### Exercise
Only lines holding the string "nose" are wanted; copy each one from the material.

### Provided data
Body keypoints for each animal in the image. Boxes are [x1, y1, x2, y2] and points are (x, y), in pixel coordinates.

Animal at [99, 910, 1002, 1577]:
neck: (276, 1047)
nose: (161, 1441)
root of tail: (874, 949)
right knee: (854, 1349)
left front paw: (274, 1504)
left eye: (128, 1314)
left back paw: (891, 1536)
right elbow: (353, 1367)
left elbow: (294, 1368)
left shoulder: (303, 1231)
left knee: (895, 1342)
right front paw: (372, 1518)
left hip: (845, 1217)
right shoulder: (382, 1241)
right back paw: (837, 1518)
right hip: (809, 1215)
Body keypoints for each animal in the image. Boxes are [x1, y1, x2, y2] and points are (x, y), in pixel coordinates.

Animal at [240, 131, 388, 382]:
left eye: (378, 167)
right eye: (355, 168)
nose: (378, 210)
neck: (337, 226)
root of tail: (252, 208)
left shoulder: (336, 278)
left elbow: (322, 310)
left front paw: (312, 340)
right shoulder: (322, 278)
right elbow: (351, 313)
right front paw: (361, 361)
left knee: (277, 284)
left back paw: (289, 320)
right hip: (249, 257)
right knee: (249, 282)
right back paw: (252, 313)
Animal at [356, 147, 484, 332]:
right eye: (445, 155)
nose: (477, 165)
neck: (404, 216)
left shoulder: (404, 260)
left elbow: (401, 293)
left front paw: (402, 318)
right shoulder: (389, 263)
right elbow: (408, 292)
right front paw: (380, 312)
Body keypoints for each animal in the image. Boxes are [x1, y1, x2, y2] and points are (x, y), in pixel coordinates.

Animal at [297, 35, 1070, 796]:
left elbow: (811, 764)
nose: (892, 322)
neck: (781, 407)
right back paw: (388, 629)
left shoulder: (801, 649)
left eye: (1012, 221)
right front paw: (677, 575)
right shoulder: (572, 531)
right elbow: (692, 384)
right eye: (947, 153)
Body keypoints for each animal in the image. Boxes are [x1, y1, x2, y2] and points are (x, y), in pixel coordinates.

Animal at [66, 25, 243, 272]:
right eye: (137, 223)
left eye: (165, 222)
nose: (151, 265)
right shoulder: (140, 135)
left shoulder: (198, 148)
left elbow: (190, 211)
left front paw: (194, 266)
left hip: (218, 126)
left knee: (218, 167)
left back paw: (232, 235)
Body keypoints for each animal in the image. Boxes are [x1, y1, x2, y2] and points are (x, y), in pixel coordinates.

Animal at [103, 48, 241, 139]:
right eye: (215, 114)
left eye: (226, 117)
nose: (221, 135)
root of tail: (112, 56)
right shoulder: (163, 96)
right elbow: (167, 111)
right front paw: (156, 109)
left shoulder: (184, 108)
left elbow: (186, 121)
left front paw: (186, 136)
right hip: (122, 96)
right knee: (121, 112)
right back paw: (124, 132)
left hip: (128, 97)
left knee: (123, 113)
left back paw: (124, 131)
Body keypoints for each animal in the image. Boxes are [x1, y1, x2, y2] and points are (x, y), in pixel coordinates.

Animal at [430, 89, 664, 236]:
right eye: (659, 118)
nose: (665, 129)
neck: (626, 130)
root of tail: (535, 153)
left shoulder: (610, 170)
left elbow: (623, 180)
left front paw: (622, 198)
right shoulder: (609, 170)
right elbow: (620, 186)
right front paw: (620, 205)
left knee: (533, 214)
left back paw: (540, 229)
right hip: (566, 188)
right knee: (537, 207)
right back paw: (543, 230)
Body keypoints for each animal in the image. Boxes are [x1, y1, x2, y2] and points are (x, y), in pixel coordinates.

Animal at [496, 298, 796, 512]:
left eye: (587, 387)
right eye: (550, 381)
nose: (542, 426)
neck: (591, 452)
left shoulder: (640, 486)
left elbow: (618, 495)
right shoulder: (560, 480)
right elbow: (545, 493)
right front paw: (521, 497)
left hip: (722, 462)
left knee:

### Written reply
nose: (161, 1441)
nose: (378, 210)
nose: (477, 165)
nose: (892, 322)
nose: (151, 265)
nose: (221, 135)
nose: (665, 129)
nose: (542, 426)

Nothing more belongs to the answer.